▸ ASSIGNMENT
Please write out the lines below as a numbered list, skipping any blank ones and leaving out the pictures.

▸ RECORDS FOR THE TASK

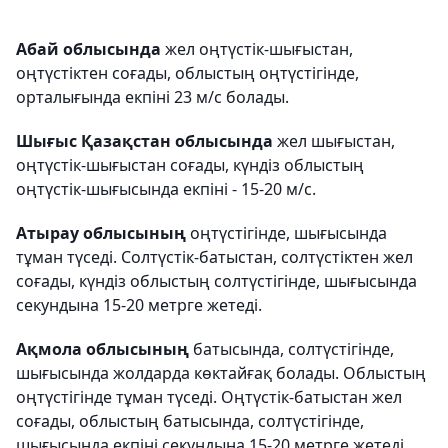
Абай облысында
жел оңтүстік-шығыстан,
оңтүстіктен соғады, облыстың оңтүстігінде,
орталығында екпіні 23 м/с болады.
Шығыс Қазақстан облысында
жел шығыстан,
оңтүстік-шығыстан соғады, күндіз облыстың
оңтүстік-шығысында екпіні - 15-20 м/с.
Атырау облысының
оңтүстігінде, шығысында
тұман түседі. Солтүстік-батыстан, солтүстіктен жел
соғады, күндіз облыстың солтүстігінде, шығысында
секундына 15-20 метрге жетеді.
Ақмола облысының
батысында, солтүстігінде,
шығысында жолдарда көктайғақ болады. Облыстың
оңтүстігінде тұман түседі. Оңтүстік-батыстан жел
соғады, облыстың батысында, солтүстігінде,
шығысында екпіні секундына 15-20 метрге жетеді.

▸ RESPONSE TO THE EXERCISE
1. Абай облысында
2. жел оңтүстік-шығыстан,
3. оңтүстіктен соғады, облыстың оңтүстігінде,
4. орталығында екпіні 23 м/с болады.
5. Шығыс Қазақстан облысында
6. жел шығыстан,
7. оңтүстік-шығыстан соғады, күндіз облыстың
8. оңтүстік-шығысында екпіні - 15-20 м/с.
9. Атырау облысының
10. оңтүстігінде, шығысында
11. тұман түседі. Солтүстік-батыстан, солтүстіктен жел
12. соғады, күндіз облыстың солтүстігінде, шығысында
13. секундына 15-20 метрге жетеді.
14. Ақмола облысының
15. батысында, солтүстігінде,
16. шығысында жолдарда көктайғақ болады. Облыстың
17. оңтүстігінде тұман түседі. Оңтүстік-батыстан жел
18. соғады, облыстың батысында, солтүстігінде,
19. шығысында екпіні секундына 15-20 метрге жетеді.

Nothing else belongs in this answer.